Mars Magic: Red Planet Shines Bright
Mars makes its closest approach since 2003 on Dec. 18, 2007 at 6:46 p.m. EST.
Credit: NASA, ESA, the Hubble Heritage Team (STScI/AURA), J. Bell (Cornell University), and M. Wolff (Space Science Institute, Boulder)

Mars is closer to Earth now than any time until the year 2016, offering skywatchers a great look.

The Hubble Space Telescope took advantage of the opportunity, too, photographing the red planet earlier this month. The images were pasted together into a video showing Mars' full rotation.

The red planet is now the brightest "star" in the evening sky, easily visible by mid-evening until dawn. It comes closest to the Earth today at 6:46 p.m. EST, when it will be 54,783,381 miles (88,165,305 kilometers) from us.

Mars looks like an orange star to the naked eye, but it's revealed as a disk with many features in modest telescopes. It will put on a good show all month.

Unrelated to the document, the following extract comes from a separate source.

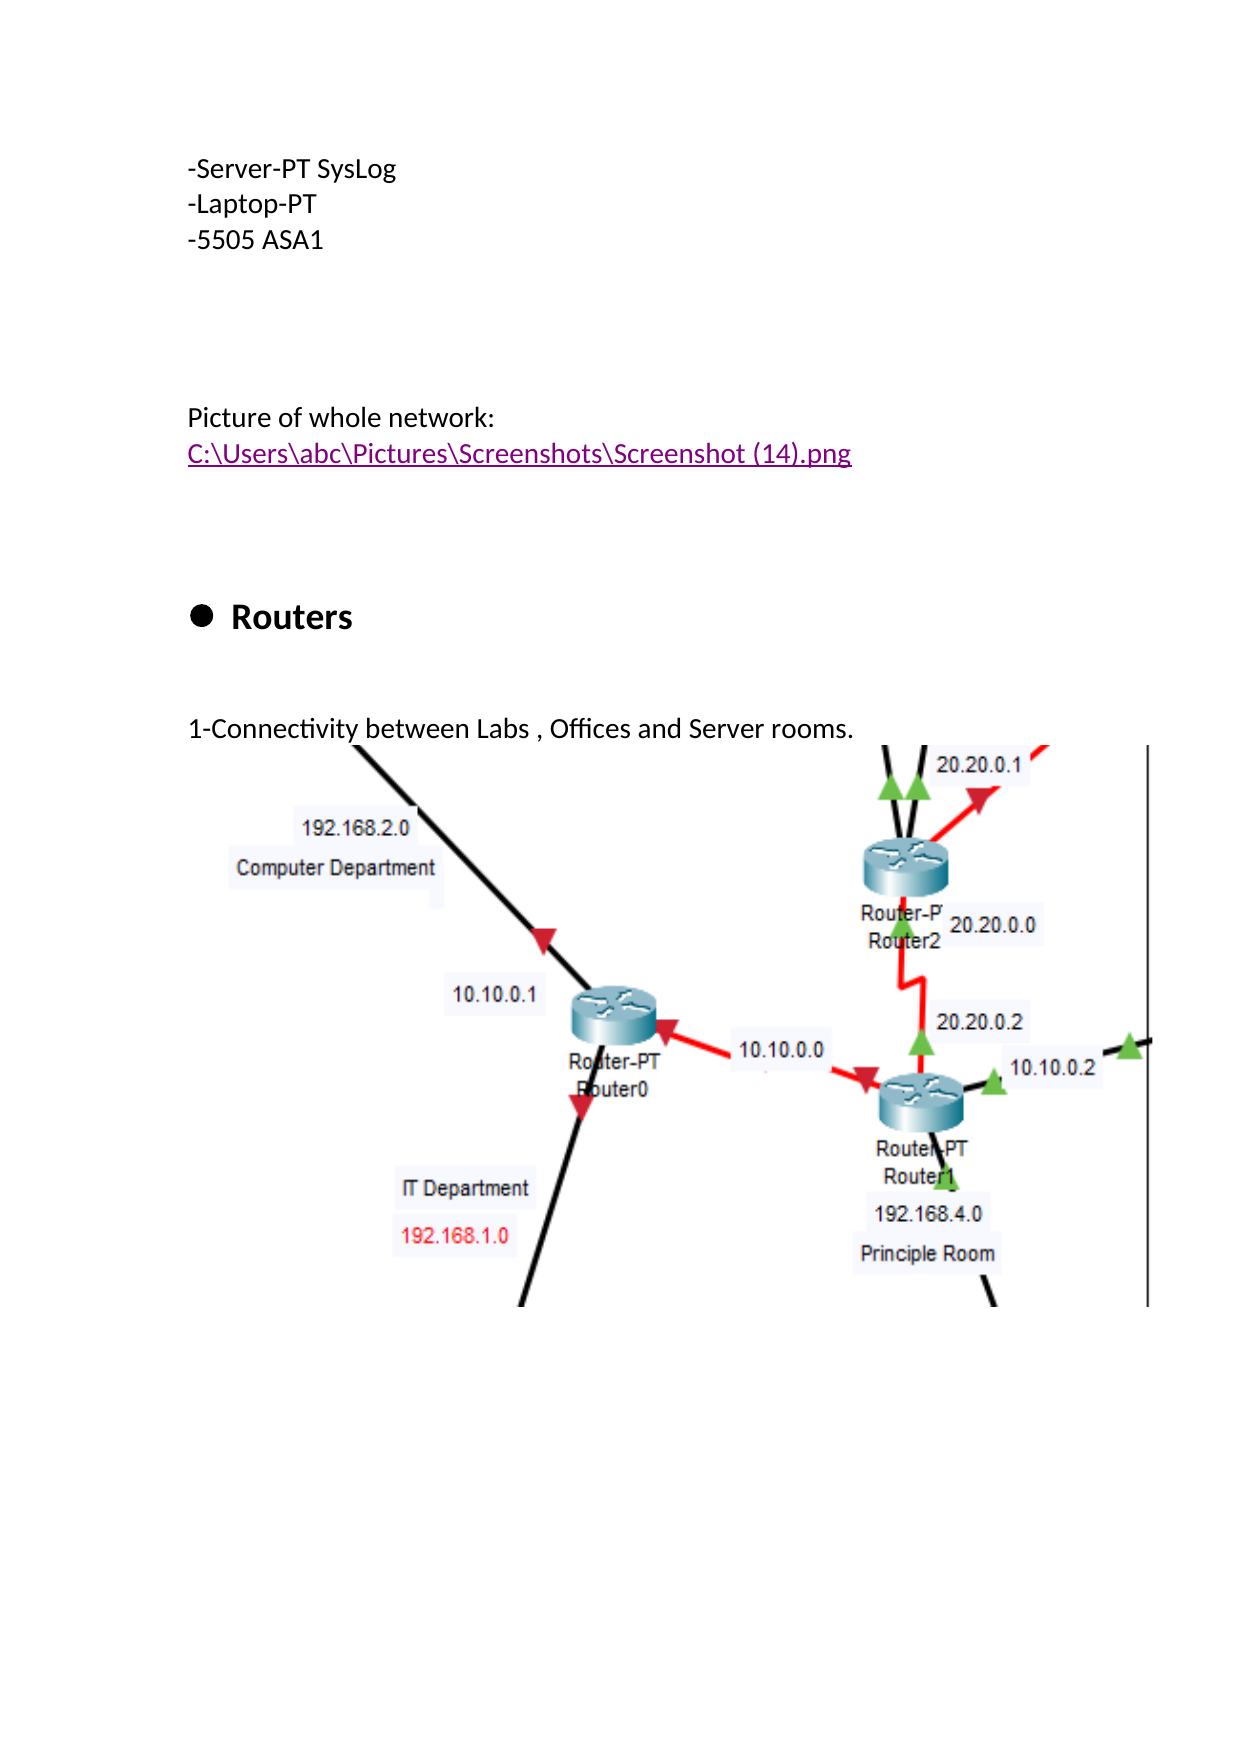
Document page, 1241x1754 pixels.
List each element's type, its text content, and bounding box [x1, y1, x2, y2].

Although 2003 offered astronomers a view of Mars 20 million miles (32 million kilometers) closer than this year's approach, Hubble's most recent detailed look at the red planet shows it's free of dust storms. However, ice crystal clouds in the northern and southern polar caps can be seen.

Two dark patches lie just south of the equator in Hubble's view: The large triangular shape to the right is Syrtis Major while the horizontal lane to the left is Sinus Meridiani. NASA's Mars Exploration Rover named Opportunity landed in the western part of this region in January 2004.

As the Martian winter closes in, Opportunity's dust-laden companion called Spirit is scouting out a place to survive the poorly lit winter for about six months.